Но не только экономика отдельного произведения, единичного акта художественного производства и рецепции являлась предметом дискуссии. Речь шла и о преодолении представления о жизни, ориентированной на экономический доход, преодолении императива целесообразного использования биографического капитала. Не случайно именно этот момент начал превалировать в процессе утилитаристской идеологизации искусства: художественное творчество и авторство превратились в биографическое планирование ресурсов. Экономичная эстетика начала рассматривать не только затраты когнитивных сил и когнитивного времени, но и затраты жизненных сил и жизненного времени. Она достигла своей кульминации в период сталинизма, получив архетипическое олицетворение в образе Павла Корчагина, который свидетельствует о нерасторжимой взаимосвязи биоэкономичной логистики и книжной продукции[53]. Это тем более примечательно, что данная биоэкономичная оптимизация утверждается вопреки соматическому процессу распада, происходящему в парализованном теле протагониста, она трансцендирует реалии физического тела.

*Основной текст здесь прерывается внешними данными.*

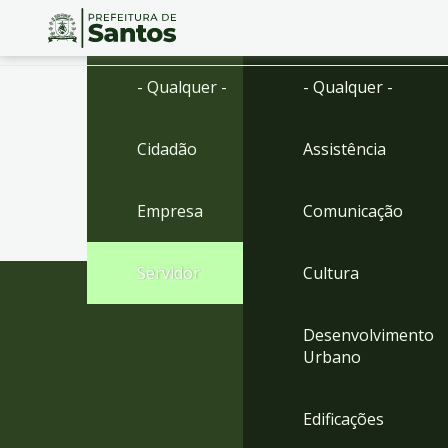
Ir
Conteúdo
- Qualquer -
- Qualquer -
para
o
conteúdo
Cidadão
Assistência
1
Ir
para
Empresa
Comunicação
o
menu
2
Servidor
Cultura
Ir
para
busca
Desenvolvimento
3
Urbano
Ir
para
o
Edificações
rodapé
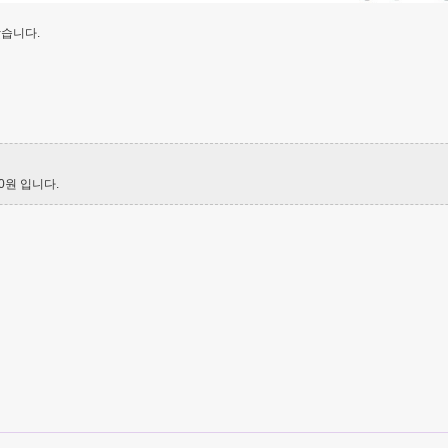
왔습니다.
0원 입니다.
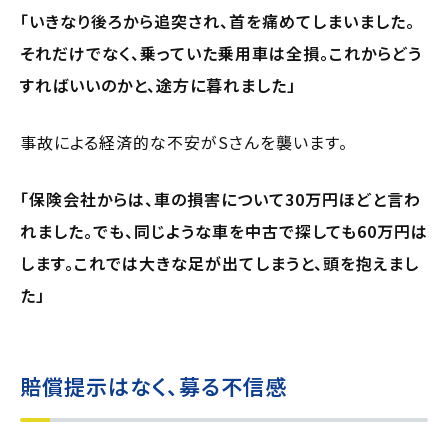
「いきなり後ろから追突され、首を痛めてしまいました。
それだけでなく、乗っていた乗用車は全損。これからどう
すればいいのかと、途方に暮れました」
事故による経済的な不安がSさんを襲います。
「保険会社からは、車の損害について30万円ほどと言わ
れました。でも、同じような車を中古で探しても60万円は
します。これでは大きな足が出てしまうと、頭を抱えまし
た」
賠償提示はなく、募る不信感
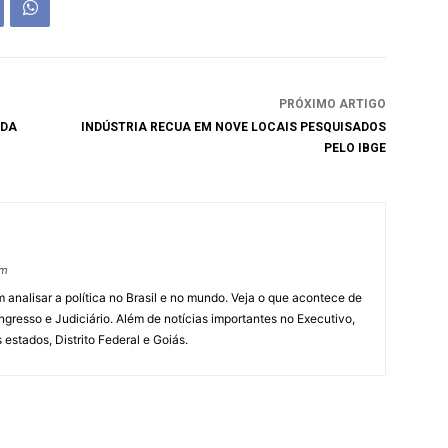
PRÓXIMO ARTIGO
IDA
INDÚSTRIA RECUA EM NOVE LOCAIS PESQUISADOS
PELO IBGE
om
 analisar a política no Brasil e no mundo. Veja o que acontece de
ngresso e Judiciário. Além de notícias importantes no Executivo,
s estados, Distrito Federal e Goiás.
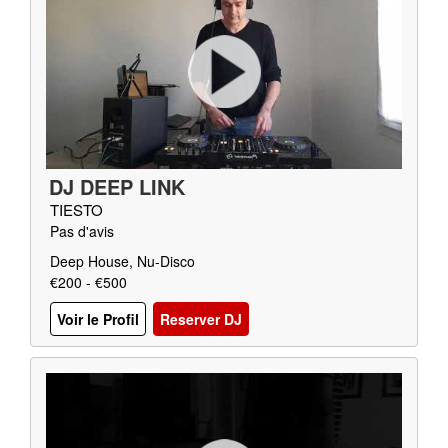
DJ DEEP LINK
TIESTO
Pas d'avis
Deep House, Nu-Disco
€200 - €500
Voir le Profil
Reserver DJ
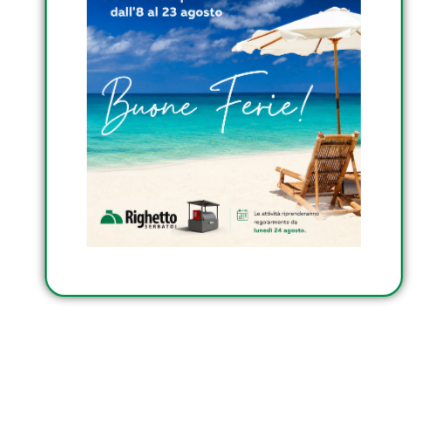
Condividi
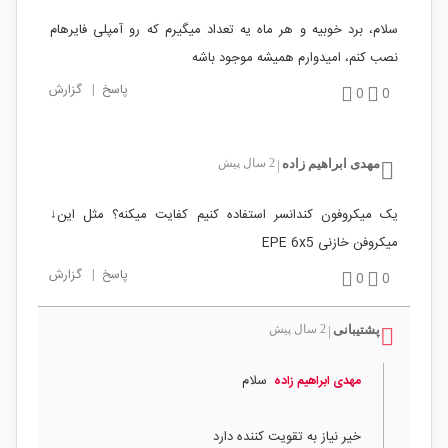
سلام، برد خوبیه و هر ماه یه تعداد میگیرم که رو آمپلی فایرهام
نصب کنم، امیدوارم همیشه موجود باشه
پاسخ
|
گزارش
0
0
مهدی ابراهیم زاده
2 سال پیش
|
یک میکروفون کندانسر استفاده کنیم کفایت میکنه؟ مثل این↓
میکروفن خازنی EPE 6x5
پاسخ
|
گزارش
0
0
پشتیبانی
2 سال پیش
|
سلام
مهدی ابراهیم زاده
خیر نیاز به تقویت کننده دارد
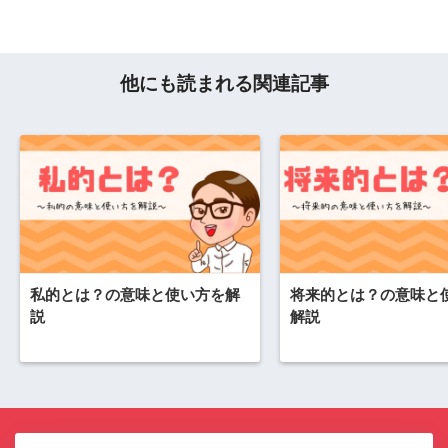
他にも読まれる関連記事
私的とは？の意味と使い方を解
将来的とは？の意味と
説
解説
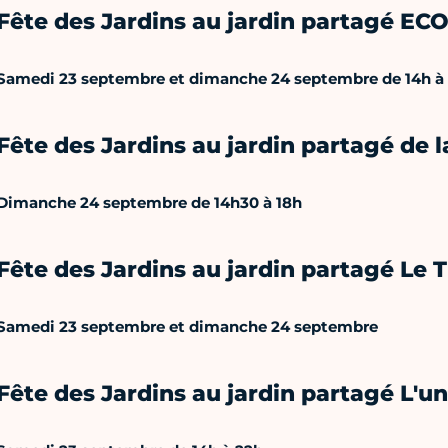
Fête des Jardins au jardin partagé EC
Samedi 23 septembre et dimanche 24 septembre de 14h à
Fête des Jardins au jardin partagé de 
Dimanche 24 septembre de 14h30 à 18h
Fête des Jardins au jardin partagé Le T
Samedi 23 septembre et dimanche 24 septembre
Fête des Jardins au jardin partagé L'un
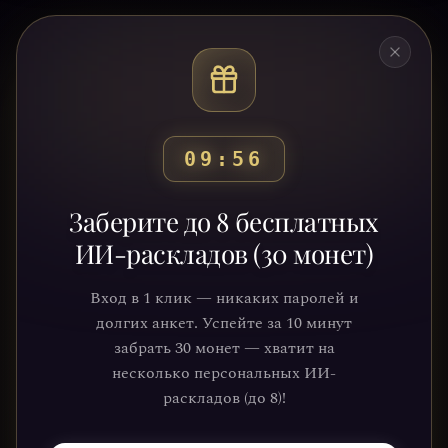
09:53
Готовы узнать свой
Заберите до 8 бесплатных
путь?
ИИ-раскладов (30 монет)
Присоединяйтесь к тысячам людей,
Вход в 1 клик — никаких паролей и
которые обрели ясность и понимание
долгих анкет. Успейте за 10 минут
через нашу платформу. Ваше
забрать 30 монет — хватит на
путешествие к себе уже ждёт.
несколько персональных ИИ-
раскладов (до 8)!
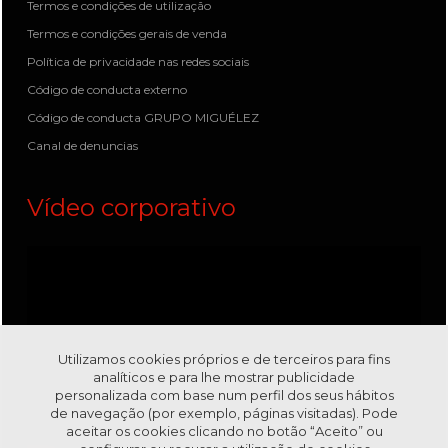
Termos e condições de utilização
Termos e condições gerais de venda
Política de privacidade nas redes sociais
Código de conducta externo
Código de conducta GRUPO MIGUÉLEZ
Canal de denuncias
Vídeo corporativo
Utilizamos cookies próprios e de terceiros para fins
analíticos e para lhe mostrar publicidade
personalizada com base num perfil dos seus hábitos
de navegação (por exemplo, páginas visitadas). Pode
aceitar os cookies clicando no botão “Aceito” ou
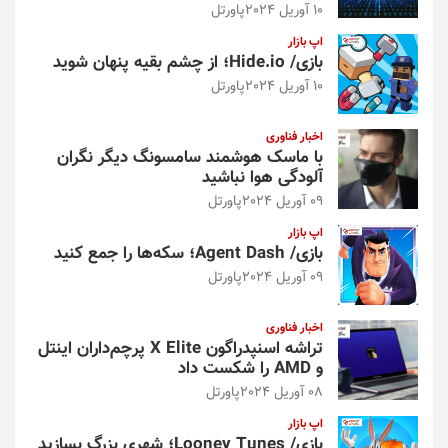
10 آوریل 2024
پاورتل
اپ بازار
بازی/ Hide.io؛ از چشم بقیه پنهان شوید
10 آوریل 2024
پاورتل
اخبار فناوری
با ماسک هوشمند سامسونگ دیگر نگران
آلودگی هوا نباشید
09 آوریل 2024
پاورتل
اپ بازار
بازی/ Agent Dash؛ سکه‌ها را جمع کنید
09 آوریل 2024
پاورتل
اخبار فناوری
تراشه اسنپدراگون X Elite پرچم‌داران اینتل
و AMD را شکست داد
08 آوریل 2024
پاورتل
اپ بازار
بازی/ Looney Tunes؛ شهری بزرگ بسازید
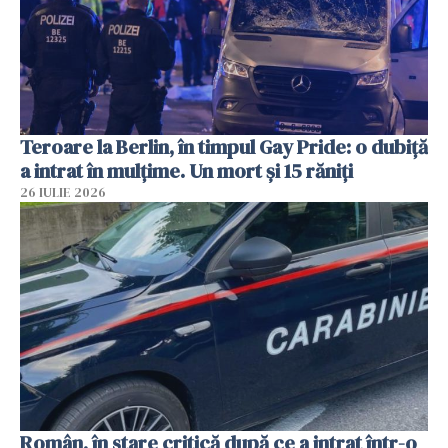
Teroare la Berlin, în timpul Gay Pride: o dubiță
a intrat în mulțime. Un mort și 15 răniți
26 IULIE 2026
Român, în stare critică după ce a intrat într-o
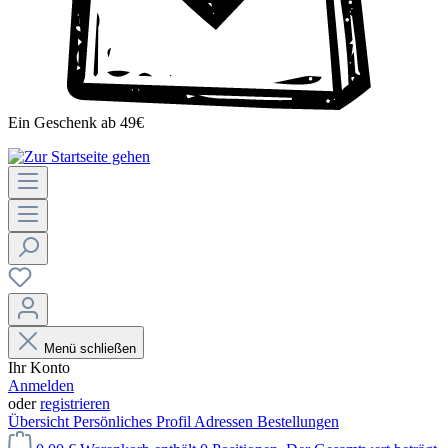
Ein Geschenk ab 49€
Menü schließen
Ihr Konto
Anmelden
oder
registrieren
Übersicht
Persönliches Profil
Adressen
Bestellungen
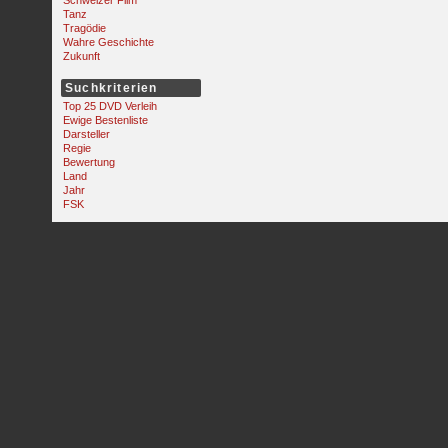
Schweizer Film
Tanz
Tragödie
Wahre Geschichte
Zukunft
Suchkriterien
Top 25 DVD Verleih
Ewige Bestenliste
Darsteller
Regie
Bewertung
Land
Jahr
FSK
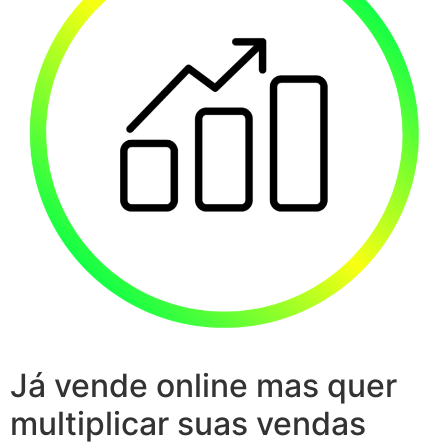
Já vende online mas quer
multiplicar suas vendas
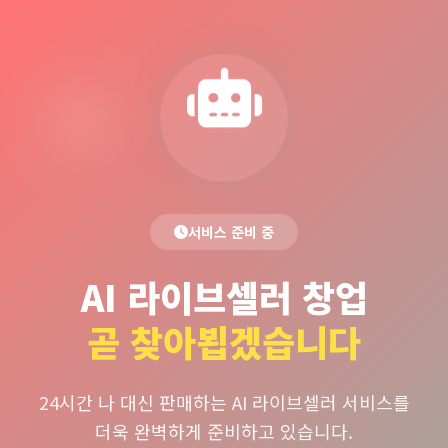
서비스 준비 중
AI 라이브셀러 창업
곧 찾아뵙겠습니다
24시간 나 대신 판매하는 AI 라이브셀러 서비스를
더욱 완벽하게 준비하고 있습니다.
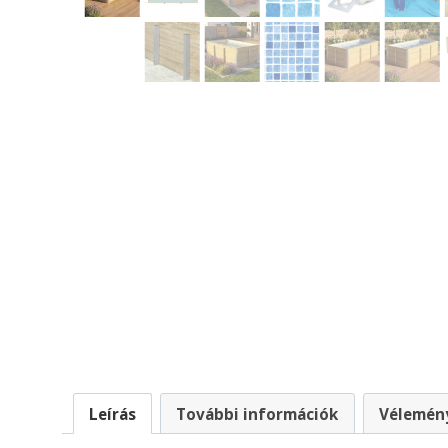
Leírás
További információk
Vélemény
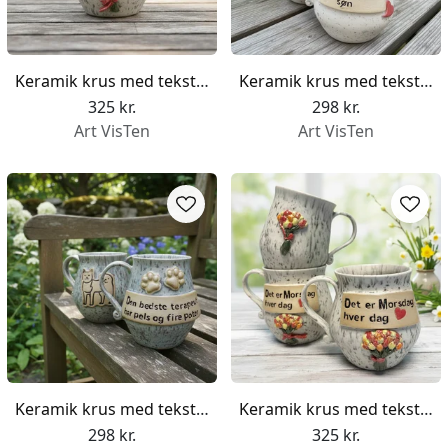
Keramik krus med tekst - Det er morsdag hver dag
Keramik krus med tekst - Verdens bedste søn
325 kr.
298 kr.
Art VisTen
Art VisTen
Keramik krus med tekst - Den bedste terapeut har pels og fire poter
Keramik krus med tekst - Det er morsdag hver dag
298 kr.
325 kr.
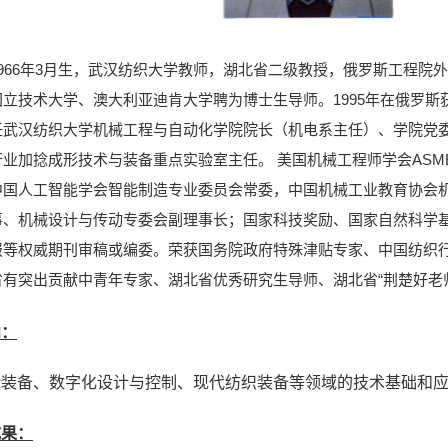
966年3月生，武汉纺织大学教师，湖北省二级教授，俄罗斯工程院
立技术大学、澳大利亚迪肯大学聘为博士生导师。1995年在俄罗斯获博
任武汉纺织大学机械工程与自动化学院院长（机电系主任）、学院党
业加捻成形技术与装备重点实验室主任。 美国机械工程师学会AS
中国人工智能学会智能制造专业委员会常委，中国机械工业教育协会
机械设计与传动专委会副理事长；国家科技奖励、国家自然科学基金等项目评
报等权威期刊审稿或编委。荣获国务院政府特殊津贴专家、中国纺织
有突出贡献中青年专家、湖北省优秀研究生导师、湖北省“荆楚好老
向：
能装备、数字化设计与控制、现代纺织装备等领域的技术基础和
成果：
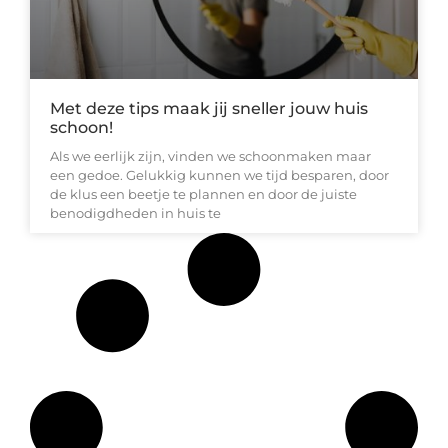
Met deze tips maak jij sneller jouw huis
schoon!
Als we eerlijk zijn, vinden we schoonmaken maar
een gedoe. Gelukkig kunnen we tijd besparen, door
de klus een beetje te plannen en door de juiste
benodigdheden in huis te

Этот псевдометафизический характер биоэкономического императива приобретает более четкие контуры на фоне канонических нарративов телесного распада в русской литературе. Здесь уместно привести в качестве примера повесть Льва Толстого «Смерть Ивана Ильича», где в буквальном смысле не хватает времени для трансцендирующего осмысления процесса умирания и где «растрата жизни» осуждается лишь задним числом, в модусе трагического опоздания, или чеховский рассказ «Архиерей», прослеживающий последние дни жизни священнослужителя.

Вряд ли случайно то, что сталинистский панэкономизм, который узурпирует даже авангардистский «грааль жизни», провоцирует сигнальное действие авангардистской антиэкономии: самоубийство. Когда Роман Якобсон пишет о самоубийстве Маяковского с точки зрения «растраты», он невольным образом формулирует суть конфликта. Ведь «расточительство» жизни можно трактовать двояко. С точки зрения логики дохода расточительство является катастрофой, а с точки зрения логики расточения оно представляет либидинальный принцип. Самоубийство Маяковского оказывается последним выходом из неудавшейся попытки синтеза производства и желания. Якобсон цитирует стихотворение Маяковского «Домой»:

Я себя
       советским чувствую
                                     заводом,
вырабатывающим счастье
<…>
Я хочу,
        чтоб сверх-ставками спеца
получало
        любовищу сердце.
Я хочу,
       чтоб в конце работы
                                     завком
запирал мои губы
                          замком.
Я хочу,
       чтоб к штыку
                        приравняли перо[54].

Это радикальное производство (производство желания, производство как желание) создает бессмертие, находящееся за пределами узкой биологической экономики зачатия и рождения. Провокационному признанию Маяковского в желании убить ребенка[55]противопоставляется более фундаментальная победа над смертью. Это победа над временем, взлом его «ограды»: «люди смогут вылазить из дней, как пассажиры из трамваев и автобусов»[56]. Здесь отвергается доходно-экономическое сужение времени, то есть концепция запрограммированного времени, четко заданного на изготовление каждого последующего продукта. Именно такое сужение времени является прокрустовым ложем биоэкономики. Это время, в котором неизмеримое, без-мерное желание и производство больше не пересекаются друг с другом. Следовательно, если биоэкономический режим времени оказывается смертоносным фактором, тогда самоубийство, наоборот, становится средством производства.